There’s always some wishful thinking going on in the workplace:

  • “See you next week.” “Not if I win the lottery.”
  • “Well, I haven’t won the lottery yet, so I guess I’ll be here.”
  • “What would you do if you won the lottery?”

And then there are those who thought they had won the lottery?!


$4.3 Million.


$54 Million.

How would you feel if you found out the numbers printed were a mistake?!

Personally speaking, living on the corner of Hard Luck & Murphy’s Law, I would expect the numbers printed to be wrong. This falls somewhere between positive thought processes & self-fulfilling prophecies, I believe…

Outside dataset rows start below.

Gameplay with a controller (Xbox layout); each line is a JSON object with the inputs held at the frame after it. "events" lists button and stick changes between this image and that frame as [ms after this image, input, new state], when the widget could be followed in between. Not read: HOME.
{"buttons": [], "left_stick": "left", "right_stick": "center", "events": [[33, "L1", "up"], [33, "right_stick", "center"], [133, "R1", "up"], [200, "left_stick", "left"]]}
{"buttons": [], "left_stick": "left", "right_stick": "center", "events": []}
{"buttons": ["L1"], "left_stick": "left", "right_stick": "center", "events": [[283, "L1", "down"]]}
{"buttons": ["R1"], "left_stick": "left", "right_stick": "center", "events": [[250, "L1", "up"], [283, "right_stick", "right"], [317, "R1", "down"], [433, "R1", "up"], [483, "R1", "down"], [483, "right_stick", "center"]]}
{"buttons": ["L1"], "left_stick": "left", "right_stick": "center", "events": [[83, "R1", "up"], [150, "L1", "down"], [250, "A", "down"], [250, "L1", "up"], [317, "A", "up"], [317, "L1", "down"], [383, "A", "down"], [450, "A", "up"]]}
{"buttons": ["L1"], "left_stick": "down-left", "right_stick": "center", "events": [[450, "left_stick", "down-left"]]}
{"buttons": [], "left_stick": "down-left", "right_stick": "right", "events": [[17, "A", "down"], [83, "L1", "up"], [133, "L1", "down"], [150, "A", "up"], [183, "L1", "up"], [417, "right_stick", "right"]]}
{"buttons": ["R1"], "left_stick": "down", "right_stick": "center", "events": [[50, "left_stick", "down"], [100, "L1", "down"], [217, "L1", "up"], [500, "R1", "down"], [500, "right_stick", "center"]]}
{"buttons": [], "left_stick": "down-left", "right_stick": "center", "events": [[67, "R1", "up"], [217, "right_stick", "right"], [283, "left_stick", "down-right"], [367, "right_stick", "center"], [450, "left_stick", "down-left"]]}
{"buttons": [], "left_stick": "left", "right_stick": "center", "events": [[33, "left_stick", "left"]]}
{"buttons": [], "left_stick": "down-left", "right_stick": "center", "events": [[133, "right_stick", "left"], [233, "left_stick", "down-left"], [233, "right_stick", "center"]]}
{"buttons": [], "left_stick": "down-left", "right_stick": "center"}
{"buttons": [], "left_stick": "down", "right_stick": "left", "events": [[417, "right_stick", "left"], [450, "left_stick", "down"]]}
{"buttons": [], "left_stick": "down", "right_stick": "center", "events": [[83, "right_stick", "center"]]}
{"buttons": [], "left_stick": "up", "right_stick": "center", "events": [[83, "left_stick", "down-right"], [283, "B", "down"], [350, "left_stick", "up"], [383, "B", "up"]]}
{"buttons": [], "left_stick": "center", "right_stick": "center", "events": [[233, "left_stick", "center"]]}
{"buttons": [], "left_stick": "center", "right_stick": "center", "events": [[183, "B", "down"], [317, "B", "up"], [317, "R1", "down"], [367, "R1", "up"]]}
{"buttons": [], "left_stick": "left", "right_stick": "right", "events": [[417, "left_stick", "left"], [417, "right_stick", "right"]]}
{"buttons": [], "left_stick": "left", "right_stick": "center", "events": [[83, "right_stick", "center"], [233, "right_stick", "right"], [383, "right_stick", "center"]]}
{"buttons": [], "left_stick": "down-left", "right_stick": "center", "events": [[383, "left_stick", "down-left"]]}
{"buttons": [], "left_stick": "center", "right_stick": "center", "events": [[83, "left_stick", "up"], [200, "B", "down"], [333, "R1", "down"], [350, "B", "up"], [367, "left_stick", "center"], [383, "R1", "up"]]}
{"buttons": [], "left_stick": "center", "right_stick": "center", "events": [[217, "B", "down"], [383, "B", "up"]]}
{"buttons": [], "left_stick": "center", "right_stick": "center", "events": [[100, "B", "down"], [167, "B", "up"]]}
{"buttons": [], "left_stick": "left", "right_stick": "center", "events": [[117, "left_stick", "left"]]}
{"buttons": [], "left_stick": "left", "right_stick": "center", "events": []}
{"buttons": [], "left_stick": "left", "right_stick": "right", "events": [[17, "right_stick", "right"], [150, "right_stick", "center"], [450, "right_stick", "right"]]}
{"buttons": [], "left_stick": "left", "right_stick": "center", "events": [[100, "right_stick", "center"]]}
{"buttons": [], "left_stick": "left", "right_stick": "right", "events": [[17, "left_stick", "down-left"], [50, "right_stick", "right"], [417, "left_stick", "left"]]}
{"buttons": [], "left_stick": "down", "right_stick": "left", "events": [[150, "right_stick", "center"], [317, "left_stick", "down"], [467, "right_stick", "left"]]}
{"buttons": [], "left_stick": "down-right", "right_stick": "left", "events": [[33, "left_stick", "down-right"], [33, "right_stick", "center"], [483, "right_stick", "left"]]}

I’ve had a few lottery scratch cards given to me along the way at one event or another. As a form of entertainment, I find sleeping to be a much better choice. I have also, on occasion, thrown in a couple bucks with everyone on larger Mega Millions jackpots just to say if you don’t take the risk, you don’t realize the gain.

We here the Friday Fun Fact Command Center have a better idea: donate the money you would invest in lottery tickets to Friday Fun Fact. I’m sure we’ll figure out a way to keep you entertained, as well as reduce our overhead costs! And, of course, buy some BEER to keep morale up during tight deadlines!


Tunes of the Week:

I Feel Lucky – Mary Chapin Carpenter

Lightning Strikes Again – Dokken

Lighting Strikes (Not Once But Twice) – The Clash

Lightning Frightening – David Bowie

Lightning In The Sky – Santana

Lightning Strikes The Postman – The Flaming Lips

Greased Lightning – John Travolta

Smokestack Lightning – Howlin’ Wolf

White Lightning – George Jones

Ride The Lightning – Metallica


Raise A Lucky Glass!

May Your Friday Be Followed By A Winning Saturday!